**Tasks**
1. From the protein stickiness abstract below, copy the passage from "A hub protein" up to and including "out of favor." word for word.
2. Answer these questions using the protein stickiness abstract below:
(a) How does the abstract define a hub protein?
(b) Which kind of data is said to contain many false positive interactions?
(c) In which yeast species were the findings made?

**Excerpt**

A hub protein is one that interacts with many functional partners. The annotation of hub proteins, or more generally the protein-protein interaction "degree" of each gene, requires quality genome-wide data. Data obtained using yeast two-hybrid methods contain many false positive interactions between proteins that rarely encounter each other in living cells, and such data have fallen out of favor.


We find that protein "stickiness", measured as network degree in ostensibly low quality yeast two-hybrid data, is a more predictive genomic metric than the number of functional protein-protein interactions, as assessed by supposedly higher quality high throughput affinity capture mass spectrometry data. In the yeast Saccharomyces cerevisiae, a protein's high stickiness, but not its high number of functional interactions, predicts low stochastic noise in gene expression, low plasticity of gene expression across different environments, and high probability of forming a homo-oligomer. Our results are robust to a multiple regression analysis correcting for other known predictors including protein abundance, presence of a TATA box and whether a gene is essential. Once the higher stickiness of homo-oligomers is controlled for, we find that homo-oligomers have noisier and more plastic gene expression than other proteins, consistent with a role for homo-oligomerization in mediating robustness.


Our work validates use of the number of yeast two-hybrid interactions as a metric for protein stickiness. Sticky proteins exhibit low stochastic noise in gene expression, and low plasticity in expression across different environments.

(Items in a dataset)
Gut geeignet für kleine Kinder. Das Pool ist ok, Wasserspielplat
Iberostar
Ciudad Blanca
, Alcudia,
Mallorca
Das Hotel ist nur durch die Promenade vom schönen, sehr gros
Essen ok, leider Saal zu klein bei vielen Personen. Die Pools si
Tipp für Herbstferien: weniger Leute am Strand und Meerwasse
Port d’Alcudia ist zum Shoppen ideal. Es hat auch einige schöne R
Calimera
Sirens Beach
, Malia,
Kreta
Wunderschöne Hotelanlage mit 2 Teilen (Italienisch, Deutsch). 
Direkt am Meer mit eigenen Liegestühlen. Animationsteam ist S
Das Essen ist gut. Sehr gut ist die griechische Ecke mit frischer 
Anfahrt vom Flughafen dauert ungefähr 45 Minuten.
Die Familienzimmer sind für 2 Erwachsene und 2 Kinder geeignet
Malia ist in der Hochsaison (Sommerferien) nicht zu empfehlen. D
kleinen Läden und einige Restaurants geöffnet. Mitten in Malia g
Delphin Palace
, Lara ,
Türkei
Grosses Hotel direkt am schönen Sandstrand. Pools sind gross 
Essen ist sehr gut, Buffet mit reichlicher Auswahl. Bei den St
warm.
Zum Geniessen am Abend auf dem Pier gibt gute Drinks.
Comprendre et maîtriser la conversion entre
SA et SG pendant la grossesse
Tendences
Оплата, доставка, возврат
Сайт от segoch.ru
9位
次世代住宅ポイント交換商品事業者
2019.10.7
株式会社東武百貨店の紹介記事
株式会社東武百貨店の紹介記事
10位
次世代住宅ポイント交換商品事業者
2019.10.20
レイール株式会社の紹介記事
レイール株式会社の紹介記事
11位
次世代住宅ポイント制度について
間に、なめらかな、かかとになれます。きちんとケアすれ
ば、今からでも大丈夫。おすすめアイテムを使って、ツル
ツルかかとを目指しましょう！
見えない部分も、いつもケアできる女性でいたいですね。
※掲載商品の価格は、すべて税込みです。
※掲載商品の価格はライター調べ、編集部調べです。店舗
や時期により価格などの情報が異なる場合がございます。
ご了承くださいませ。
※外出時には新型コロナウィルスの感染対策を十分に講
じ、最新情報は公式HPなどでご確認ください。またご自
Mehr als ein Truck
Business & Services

**Responses to the exercise**
1.
A hub protein is one that interacts with many functional partners. The annotation of hub proteins, or more generally the protein-protein interaction "degree" of each gene, requires quality genome-wide data. Data obtained using yeast two-hybrid methods contain many false positive interactions between proteins that rarely encounter each other in living cells, and such data have fallen out of favor.

2.
(a) A protein that interacts with many functional partners.
(b) Data obtained using yeast two-hybrid methods.
(c) Saccharomyces cerevisiae.